Sorgulamaya Devam…
Lise’de kutsal kitapları, erken dönem Türk ruhçuluğu kaynaklarını, doğu kaynaklarının az bir bölümünü ve ezoterik ve tasavvufi bazı metinleri okumuştum.
Tabii ki sonraki okumalarımda hepsini çok farklı algıladım.
Ama o zamanlar ergen iddiacılığı var ya, çok ateisttim.
Arkadaşlarım eğlenmek için “Korkut Allah’a küfretsene” derlerdi.
Saydırırdım, sonra bilmeyen bilmiş halimle, “gördünüz, çarpılmadım” derdim.
Yani, bilmiyorum, belki de bu çarpılmış halimdir.
Sonra üniversitede, deli ve cahil cesaretiyle, rehbersiz yapılmaması gereken kadim çalışmaları oburca yaşadım.
20’li yaşların başında, o çalışmalardaki deneyimlerle, bütün ezberlerim bozuldu.
Ve gerçek gerçeğin, zihnin ve 5 duyunun ötesinde olduğunu anladım.
Sonra çok daha fazla okudum.
30’ların başında, çocuklarım da oldu.
Bir çocuğun doğum ve büyüme sürecinin, sonra iki farklı çocuğu eşit sevebilmenin mucizelerini gördüm.
Buradaki mükemmel mühendisliğe, ve şefkat dolu mimarlığa hayretle biat ettim.
Pratik çalışmalar da ufkumu çok geliştirdi.
Evrenin bilmediğimiz düğmelerine basmayı, ve bunu insanlara öğretmeyi öğrendim.
Önceden çizilen projeleri, bunların uygulamalarındaki yorumları, ve sonraki tadilat olasılıklarını görünce, sistemin mimarisine saygım çok arttı.
Ve bir gün bir meditasyonda, öyle şeyler yaşadım ki, farkında olmadan secde de ettim.
İşte o günden bu yana, tam bir müminim.
Sorgulayan zihnimle yaptığım okumalar, mütedeyyin, hatta bir dinin mensubu olmamı bile engelliyor.
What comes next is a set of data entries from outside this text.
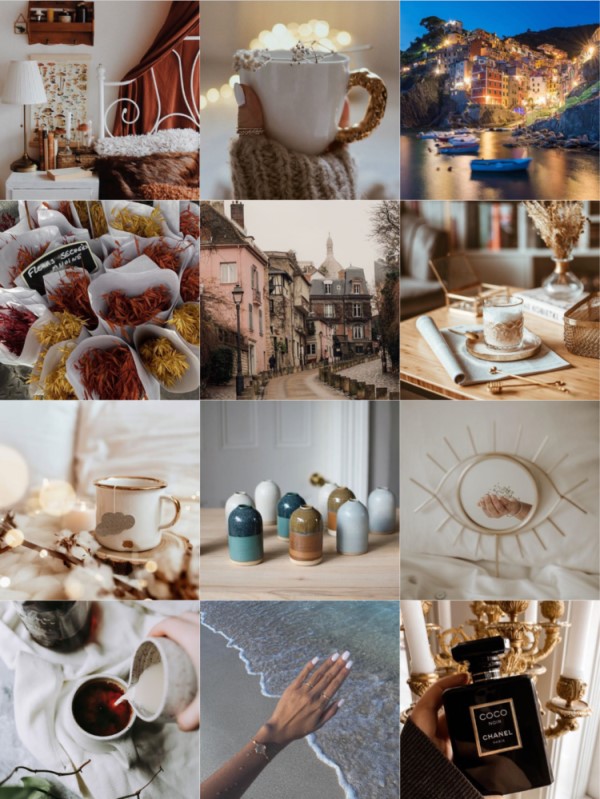
This screenshot has height=799, width=600. I want to click on cups, so click(x=103, y=733), click(x=177, y=690), click(x=126, y=527), click(x=304, y=100).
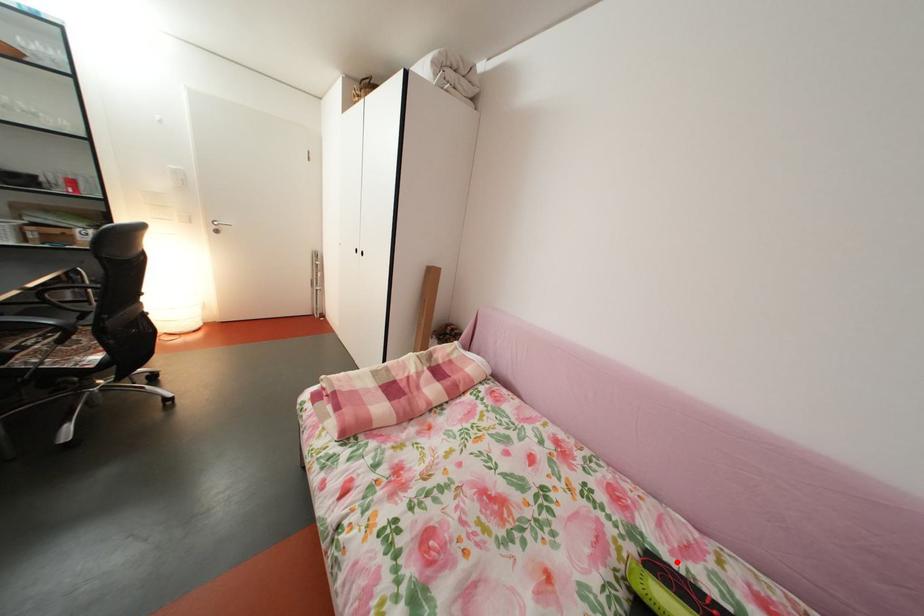
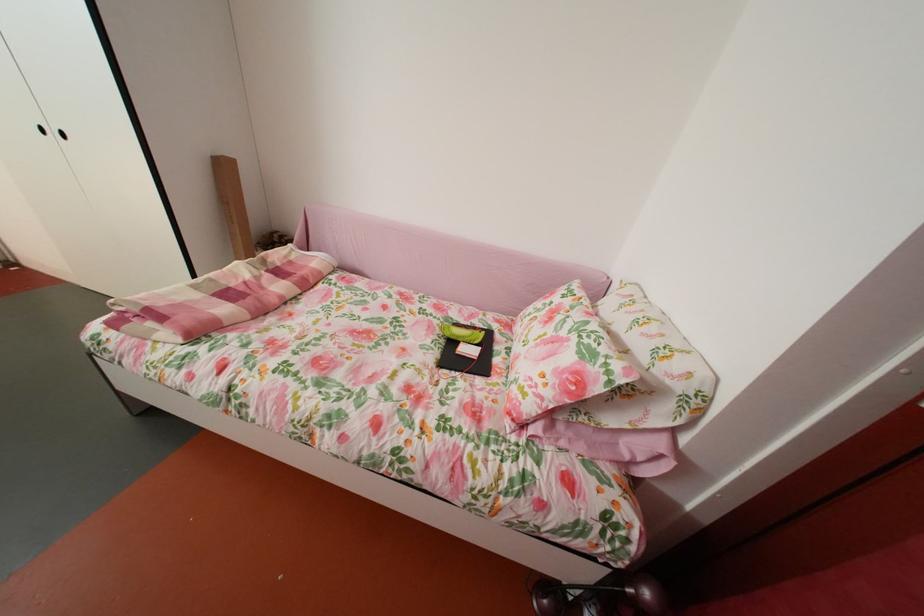
Question: I am providing you with two images of the same scene from different viewpoints. A red point is marked on the first image. Can you still see the location of the red point in image 2?

Choices:
 (A) Yes
 (B) No

Answer: (A)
Ama mütedeyyin ve dindarlar da dahil olmak üzere, tanıdığım insanlar içinde, istisnasız ve bütün isimleriyle, Tanrı’ya, Ulu Yaratan’a en çok inananlardan biri ben oldum.
Çok ama çok inansam da, benim Tanrı mevhumum da, hepimizinki gibi, idrakim kadar.
İnanmayanlara da, benden farklı inananlara da çok saygım var.
Ama inananlar da, inanmayanlar da, hep sorgulamaya devam etsinler.
İdraklerimizi her zaman geliştirmekte buluşalım.